An important challenge of modern data centers is to reduce energy consumption, of which a substantial proportion is due to the network. Energy Efficient Ethernet (EEE) is a recent standard that aims to reduce network power consumption, but current practice is to disable it in production use, since it has a poorly understood impact on real world application performance. An important application framework commonly used in modern data centers is Apache Hadoop, which implements the MapReduce programming model. This paper is the first to analyse the impact of EEE on MapReduce workloads, in terms of performance overheads and energy savings. We find that optimum energy savings are possible if the links use packet coalescing. Packet coalescing must, however, be carefully configured in order to avoid excessive performance degradation.

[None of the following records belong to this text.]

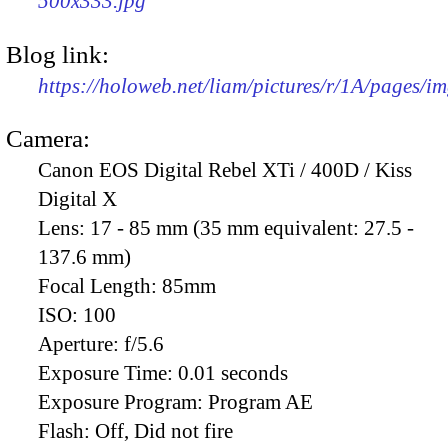
500x333.jpg
Blog link:
https://holoweb.net/liam/pictures/r/1A/pages/i
Camera:
Canon EOS Digital Rebel XTi / 400D / Kiss
Digital X
Lens:
17 - 85 mm (35 mm equivalent: 27.5 -
137.6 mm)
Focal Length:
85mm
ISO:
100
Aperture:
f/5.6
Exposure Time:
0.01 seconds
Exposure Program:
Program AE
Flash:
Off, Did not fire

Controlling Network Latency in Mixed Hadoop Clusters: Do We Need Active Queue Management?

With the advent of big data, data center applications are processing vast amounts of unstructured and semi-structured data, in parallel on large clusters, across hundreds to thousands of nodes. The highest performance for these batch big data workloads is achieved using expensive network equipment with large buffers, which accommodate bursts in network traffic and allocate bandwidth fairly even when the network is congested. Throughput-sensitive big data applications are, however, often executed in the same data center as latency-sensitive workloads. For both workloads to be supported well, the network must provide both maximum throughput and low latency. Progress has been made in this direction, as modern network switches support Active Queue Management (AQM) and Explicit Congestion Notifications (ECN), both mechanisms to control the level of queue occupancy, reducing the total network latency. This paper is the first study of the effect of Active Queue Management on both throughput and latency, in the context of Hadoop and the MapReduce programming model. We give a quantitative comparison of four different approaches for controlling buffer occupancy and latency: RED and CoDel, both standalone and also combined with ECN and DCTCP network protocol, and identify the AQM configurations that maintain Hadoop execution time gains from larger buffers within 5%, while reducing network packet latency caused by bufferbloat by up to 85%. Finally, we provide recommendations to administrators of Hadoop clusters as to how to improve latency without degrading the throughput of batch big data workloads.